#### [EXERCISE DESCRIPTION]
Report every line of the entries that contains the word "Stylemaker".

Collected data
- - - - - - -

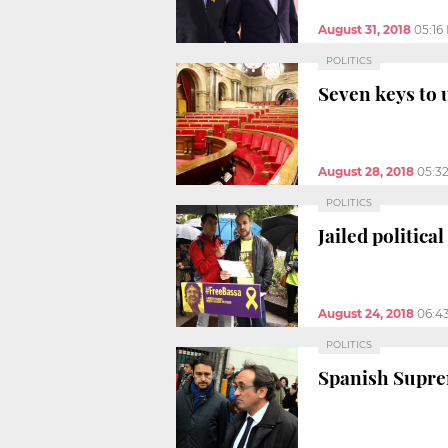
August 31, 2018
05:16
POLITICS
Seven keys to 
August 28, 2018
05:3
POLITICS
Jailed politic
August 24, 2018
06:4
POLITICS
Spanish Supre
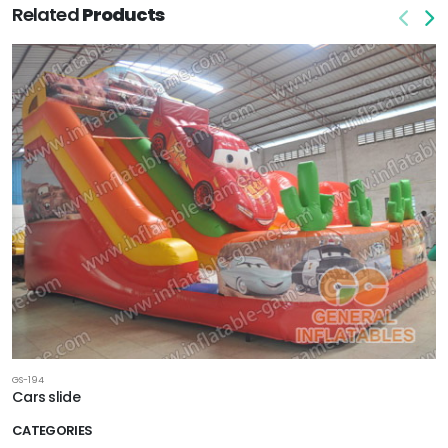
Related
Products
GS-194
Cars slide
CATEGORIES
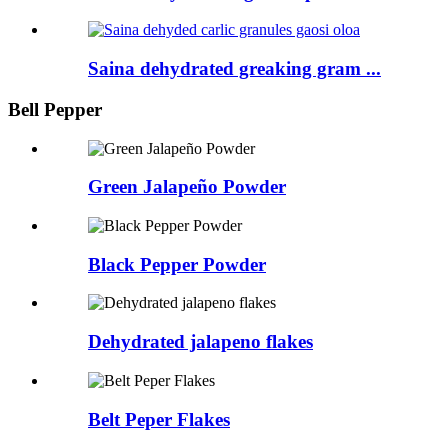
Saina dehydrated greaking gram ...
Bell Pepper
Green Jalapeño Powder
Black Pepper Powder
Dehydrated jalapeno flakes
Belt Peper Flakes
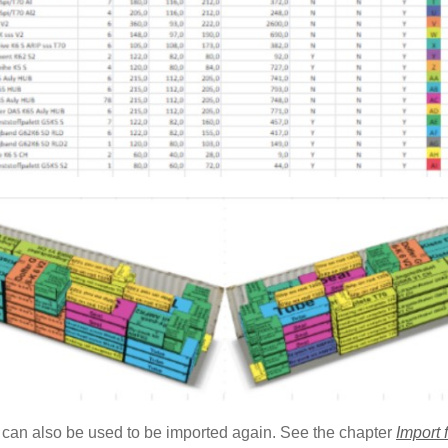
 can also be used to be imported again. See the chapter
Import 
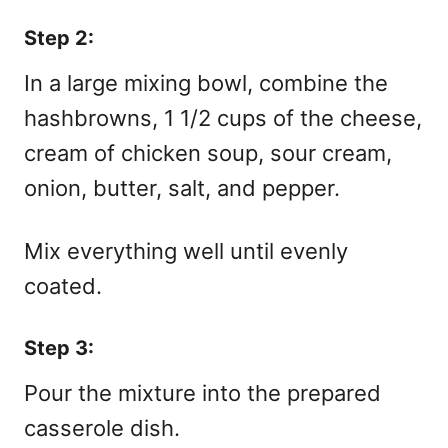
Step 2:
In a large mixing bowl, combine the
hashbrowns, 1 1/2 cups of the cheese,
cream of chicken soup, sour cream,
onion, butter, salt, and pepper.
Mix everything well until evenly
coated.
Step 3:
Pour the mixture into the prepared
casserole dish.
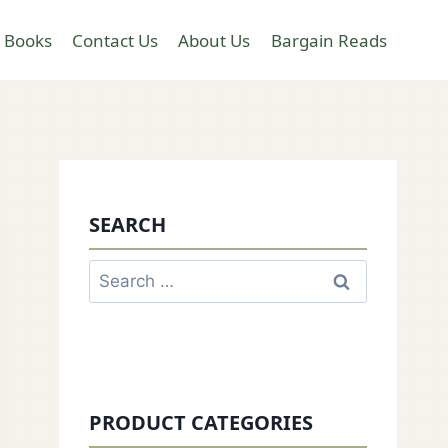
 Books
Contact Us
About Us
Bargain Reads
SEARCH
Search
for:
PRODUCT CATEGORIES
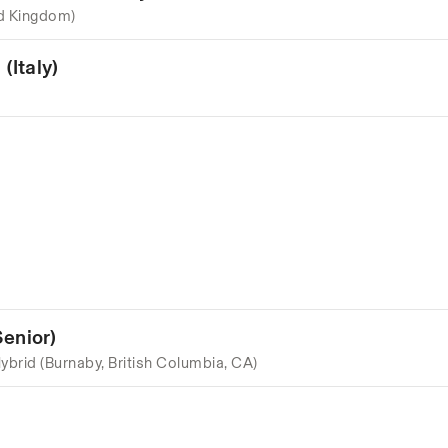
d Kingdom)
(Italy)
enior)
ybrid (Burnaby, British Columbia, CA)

- - - - - - -

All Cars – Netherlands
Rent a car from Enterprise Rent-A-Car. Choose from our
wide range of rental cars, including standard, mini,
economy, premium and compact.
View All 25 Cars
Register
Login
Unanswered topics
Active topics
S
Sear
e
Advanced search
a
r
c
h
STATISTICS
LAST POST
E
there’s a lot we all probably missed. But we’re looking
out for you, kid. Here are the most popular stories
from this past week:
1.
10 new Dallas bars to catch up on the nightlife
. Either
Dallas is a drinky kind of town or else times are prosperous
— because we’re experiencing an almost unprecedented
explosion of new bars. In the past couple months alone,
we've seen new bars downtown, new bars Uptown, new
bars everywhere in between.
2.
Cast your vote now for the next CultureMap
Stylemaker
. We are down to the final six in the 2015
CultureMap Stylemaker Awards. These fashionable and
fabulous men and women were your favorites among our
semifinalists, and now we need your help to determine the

- - - - - - -

#### [ANSWER TO THIS EXERCISE]
Stylemaker
CultureMap Stylemaker Awards. These fashionable and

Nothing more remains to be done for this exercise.